**Instructions to follow**
Can you retype each line of the entries below word for word, without changing anything?

Collected data:

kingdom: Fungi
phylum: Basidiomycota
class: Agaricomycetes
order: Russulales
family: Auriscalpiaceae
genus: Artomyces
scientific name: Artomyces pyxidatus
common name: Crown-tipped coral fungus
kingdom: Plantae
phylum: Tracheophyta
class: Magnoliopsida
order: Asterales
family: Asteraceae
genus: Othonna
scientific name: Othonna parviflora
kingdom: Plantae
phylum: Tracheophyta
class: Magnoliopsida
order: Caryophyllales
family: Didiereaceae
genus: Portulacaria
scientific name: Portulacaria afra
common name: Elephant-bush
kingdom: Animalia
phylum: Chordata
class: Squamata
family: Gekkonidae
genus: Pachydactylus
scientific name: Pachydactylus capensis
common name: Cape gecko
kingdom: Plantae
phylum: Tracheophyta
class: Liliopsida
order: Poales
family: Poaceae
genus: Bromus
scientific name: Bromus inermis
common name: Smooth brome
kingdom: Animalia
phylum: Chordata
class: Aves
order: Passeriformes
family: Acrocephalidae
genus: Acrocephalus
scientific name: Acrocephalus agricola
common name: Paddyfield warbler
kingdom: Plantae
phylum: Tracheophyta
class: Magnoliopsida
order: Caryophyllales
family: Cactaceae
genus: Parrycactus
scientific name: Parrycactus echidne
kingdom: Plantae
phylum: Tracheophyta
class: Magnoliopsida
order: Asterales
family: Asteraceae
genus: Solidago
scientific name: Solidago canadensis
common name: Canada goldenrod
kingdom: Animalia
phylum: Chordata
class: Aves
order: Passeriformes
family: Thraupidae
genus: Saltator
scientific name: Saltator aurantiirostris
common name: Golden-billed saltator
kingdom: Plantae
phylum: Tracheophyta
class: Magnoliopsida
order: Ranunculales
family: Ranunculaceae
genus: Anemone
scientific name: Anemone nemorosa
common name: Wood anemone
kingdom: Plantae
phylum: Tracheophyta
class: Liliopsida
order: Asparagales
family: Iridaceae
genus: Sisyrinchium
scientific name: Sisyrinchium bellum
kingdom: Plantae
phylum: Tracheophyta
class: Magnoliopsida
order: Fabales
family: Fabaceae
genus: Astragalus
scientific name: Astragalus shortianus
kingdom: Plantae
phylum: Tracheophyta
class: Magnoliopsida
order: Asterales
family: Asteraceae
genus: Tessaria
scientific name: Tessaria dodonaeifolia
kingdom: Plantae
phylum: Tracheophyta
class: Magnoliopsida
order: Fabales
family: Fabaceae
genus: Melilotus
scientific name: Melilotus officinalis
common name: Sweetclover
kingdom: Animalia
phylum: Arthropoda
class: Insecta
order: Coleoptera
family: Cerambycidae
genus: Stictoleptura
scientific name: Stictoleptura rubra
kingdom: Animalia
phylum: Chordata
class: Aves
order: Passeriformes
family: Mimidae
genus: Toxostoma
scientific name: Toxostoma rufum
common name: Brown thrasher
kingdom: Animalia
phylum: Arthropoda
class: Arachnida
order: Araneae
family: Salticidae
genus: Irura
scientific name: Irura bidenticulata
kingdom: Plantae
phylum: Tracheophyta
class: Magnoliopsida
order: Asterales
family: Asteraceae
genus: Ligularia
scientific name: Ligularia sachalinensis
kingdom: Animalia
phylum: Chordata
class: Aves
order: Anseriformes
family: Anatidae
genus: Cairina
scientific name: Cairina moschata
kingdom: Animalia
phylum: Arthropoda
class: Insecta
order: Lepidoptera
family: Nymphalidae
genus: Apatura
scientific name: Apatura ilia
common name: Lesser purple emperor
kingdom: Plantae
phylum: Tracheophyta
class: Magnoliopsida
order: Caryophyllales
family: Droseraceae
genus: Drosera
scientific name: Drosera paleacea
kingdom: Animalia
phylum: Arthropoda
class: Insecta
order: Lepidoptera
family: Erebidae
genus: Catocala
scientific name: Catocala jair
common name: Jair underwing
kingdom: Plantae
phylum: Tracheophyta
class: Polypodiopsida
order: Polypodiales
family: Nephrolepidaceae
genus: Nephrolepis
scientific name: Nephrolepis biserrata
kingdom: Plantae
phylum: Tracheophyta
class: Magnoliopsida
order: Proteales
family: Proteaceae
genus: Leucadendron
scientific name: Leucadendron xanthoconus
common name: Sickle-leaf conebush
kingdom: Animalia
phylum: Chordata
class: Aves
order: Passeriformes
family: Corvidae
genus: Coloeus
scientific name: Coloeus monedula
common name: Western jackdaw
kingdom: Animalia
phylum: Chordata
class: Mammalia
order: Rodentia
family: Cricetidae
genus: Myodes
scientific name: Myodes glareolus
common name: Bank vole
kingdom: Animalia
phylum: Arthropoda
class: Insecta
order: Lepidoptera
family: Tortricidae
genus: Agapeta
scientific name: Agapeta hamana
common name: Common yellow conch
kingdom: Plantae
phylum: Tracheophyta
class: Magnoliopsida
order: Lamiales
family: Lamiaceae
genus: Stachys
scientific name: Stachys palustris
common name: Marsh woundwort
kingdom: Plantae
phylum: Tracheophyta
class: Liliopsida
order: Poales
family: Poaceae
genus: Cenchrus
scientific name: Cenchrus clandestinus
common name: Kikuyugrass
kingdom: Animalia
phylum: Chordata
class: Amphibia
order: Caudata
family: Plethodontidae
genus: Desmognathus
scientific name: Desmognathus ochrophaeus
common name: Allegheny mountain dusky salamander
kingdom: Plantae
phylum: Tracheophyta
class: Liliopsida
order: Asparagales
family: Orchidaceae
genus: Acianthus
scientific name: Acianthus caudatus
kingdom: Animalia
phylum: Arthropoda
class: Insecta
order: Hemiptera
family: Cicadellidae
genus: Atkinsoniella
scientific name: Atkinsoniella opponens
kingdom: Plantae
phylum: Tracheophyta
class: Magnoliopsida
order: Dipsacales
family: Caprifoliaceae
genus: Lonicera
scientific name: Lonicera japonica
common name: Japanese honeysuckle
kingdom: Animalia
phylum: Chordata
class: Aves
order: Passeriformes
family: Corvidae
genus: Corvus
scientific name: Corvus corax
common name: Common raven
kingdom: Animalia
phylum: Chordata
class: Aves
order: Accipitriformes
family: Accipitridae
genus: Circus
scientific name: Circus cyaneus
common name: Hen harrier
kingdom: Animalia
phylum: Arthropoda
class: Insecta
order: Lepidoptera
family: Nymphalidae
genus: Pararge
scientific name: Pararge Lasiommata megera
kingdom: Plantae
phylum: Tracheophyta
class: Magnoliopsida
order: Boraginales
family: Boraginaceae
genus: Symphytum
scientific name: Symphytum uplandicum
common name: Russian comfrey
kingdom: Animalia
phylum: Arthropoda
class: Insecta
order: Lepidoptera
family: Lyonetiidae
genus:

**Task answer**
kingdom: Fungi
phylum: Basidiomycota
class: Agaricomycetes
order: Russulales
family: Auriscalpiaceae
genus: Artomyces
scientific name: Artomyces pyxidatus
common name: Crown-tipped coral fungus
kingdom: Plantae
phylum: Tracheophyta
class: Magnoliopsida
order: Asterales
family: Asteraceae
genus: Othonna
scientific name: Othonna parviflora
kingdom: Plantae
phylum: Tracheophyta
class: Magnoliopsida
order: Caryophyllales
family: Didiereaceae
genus: Portulacaria
scientific name: Portulacaria afra
common name: Elephant-bush
kingdom: Animalia
phylum: Chordata
class: Squamata
family: Gekkonidae
genus: Pachydactylus
scientific name: Pachydactylus capensis
common name: Cape gecko
kingdom: Plantae
phylum: Tracheophyta
class: Liliopsida
order: Poales
family: Poaceae
genus: Bromus
scientific name: Bromus inermis
common name: Smooth brome
kingdom: Animalia
phylum: Chordata
class: Aves
order: Passeriformes
family: Acrocephalidae
genus: Acrocephalus
scientific name: Acrocephalus agricola
common name: Paddyfield warbler
kingdom: Plantae
phylum: Tracheophyta
class: Magnoliopsida
order: Caryophyllales
family: Cactaceae
genus: Parrycactus
scientific name: Parrycactus echidne
kingdom: Plantae
phylum: Tracheophyta
class: Magnoliopsida
order: Asterales
family: Asteraceae
genus: Solidago
scientific name: Solidago canadensis
common name: Canada goldenrod
kingdom: Animalia
phylum: Chordata
class: Aves
order: Passeriformes
family: Thraupidae
genus: Saltator
scientific name: Saltator aurantiirostris
common name: Golden-billed saltator
kingdom: Plantae
phylum: Tracheophyta
class: Magnoliopsida
order: Ranunculales
family: Ranunculaceae
genus: Anemone
scientific name: Anemone nemorosa
common name: Wood anemone
kingdom: Plantae
phylum: Tracheophyta
class: Liliopsida
order: Asparagales
family: Iridaceae
genus: Sisyrinchium
scientific name: Sisyrinchium bellum
kingdom: Plantae
phylum: Tracheophyta
class: Magnoliopsida
order: Fabales
family: Fabaceae
genus: Astragalus
scientific name: Astragalus shortianus
kingdom: Plantae
phylum: Tracheophyta
class: Magnoliopsida
order: Asterales
family: Asteraceae
genus: Tessaria
scientific name: Tessaria dodonaeifolia
kingdom: Plantae
phylum: Tracheophyta
class: Magnoliopsida
order: Fabales
family: Fabaceae
genus: Melilotus
scientific name: Melilotus officinalis
common name: Sweetclover
kingdom: Animalia
phylum: Arthropoda
class: Insecta
order: Coleoptera
family: Cerambycidae
genus: Stictoleptura
scientific name: Stictoleptura rubra
kingdom: Animalia
phylum: Chordata
class: Aves
order: Passeriformes
family: Mimidae
genus: Toxostoma
scientific name: Toxostoma rufum
common name: Brown thrasher
kingdom: Animalia
phylum: Arthropoda
class: Arachnida
order: Araneae
family: Salticidae
genus: Irura
scientific name: Irura bidenticulata
kingdom: Plantae
phylum: Tracheophyta
class: Magnoliopsida
order: Asterales
family: Asteraceae
genus: Ligularia
scientific name: Ligularia sachalinensis
kingdom: Animalia
phylum: Chordata
class: Aves
order: Anseriformes
family: Anatidae
genus: Cairina
scientific name: Cairina moschata
kingdom: Animalia
phylum: Arthropoda
class: Insecta
order: Lepidoptera
family: Nymphalidae
genus: Apatura
scientific name: Apatura ilia
common name: Lesser purple emperor
kingdom: Plantae
phylum: Tracheophyta
class: Magnoliopsida
order: Caryophyllales
family: Droseraceae
genus: Drosera
scientific name: Drosera paleacea
kingdom: Animalia
phylum: Arthropoda
class: Insecta
order: Lepidoptera
family: Erebidae
genus: Catocala
scientific name: Catocala jair
common name: Jair underwing
kingdom: Plantae
phylum: Tracheophyta
class: Polypodiopsida
order: Polypodiales
family: Nephrolepidaceae
genus: Nephrolepis
scientific name: Nephrolepis biserrata
kingdom: Plantae
phylum: Tracheophyta
class: Magnoliopsida
order: Proteales
family: Proteaceae
genus: Leucadendron
scientific name: Leucadendron xanthoconus
common name: Sickle-leaf conebush
kingdom: Animalia
phylum: Chordata
class: Aves
order: Passeriformes
family: Corvidae
genus: Coloeus
scientific name: Coloeus monedula
common name: Western jackdaw
kingdom: Animalia
phylum: Chordata
class: Mammalia
order: Rodentia
family: Cricetidae
genus: Myodes
scientific name: Myodes glareolus
common name: Bank vole
kingdom: Animalia
phylum: Arthropoda
class: Insecta
order: Lepidoptera
family: Tortricidae
genus: Agapeta
scientific name: Agapeta hamana
common name: Common yellow conch
kingdom: Plantae
phylum: Tracheophyta
class: Magnoliopsida
order: Lamiales
family: Lamiaceae
genus: Stachys
scientific name: Stachys palustris
common name: Marsh woundwort
kingdom: Plantae
phylum: Tracheophyta
class: Liliopsida
order: Poales
family: Poaceae
genus: Cenchrus
scientific name: Cenchrus clandestinus
common name: Kikuyugrass
kingdom: Animalia
phylum: Chordata
class: Amphibia
order: Caudata
family: Plethodontidae
genus: Desmognathus
scientific name: Desmognathus ochrophaeus
common name: Allegheny mountain dusky salamander
kingdom: Plantae
phylum: Tracheophyta
class: Liliopsida
order: Asparagales
family: Orchidaceae
genus: Acianthus
scientific name: Acianthus caudatus
kingdom: Animalia
phylum: Arthropoda
class: Insecta
order: Hemiptera
family: Cicadellidae
genus: Atkinsoniella
scientific name: Atkinsoniella opponens
kingdom: Plantae
phylum: Tracheophyta
class: Magnoliopsida
order: Dipsacales
family: Caprifoliaceae
genus: Lonicera
scientific name: Lonicera japonica
common name: Japanese honeysuckle
kingdom: Animalia
phylum: Chordata
class: Aves
order: Passeriformes
family: Corvidae
genus: Corvus
scientific name: Corvus corax
common name: Common raven
kingdom: Animalia
phylum: Chordata
class: Aves
order: Accipitriformes
family: Accipitridae
genus: Circus
scientific name: Circus cyaneus
common name: Hen harrier
kingdom: Animalia
phylum: Arthropoda
class: Insecta
order: Lepidoptera
family: Nymphalidae
genus: Pararge
scientific name: Pararge Lasiommata megera
kingdom: Plantae
phylum: Tracheophyta
class: Magnoliopsida
order: Boraginales
family: Boraginaceae
genus: Symphytum
scientific name: Symphytum uplandicum
common name: Russian comfrey
kingdom: Animalia
phylum: Arthropoda
class: Insecta
order: Lepidoptera
family: Lyonetiidae
genus:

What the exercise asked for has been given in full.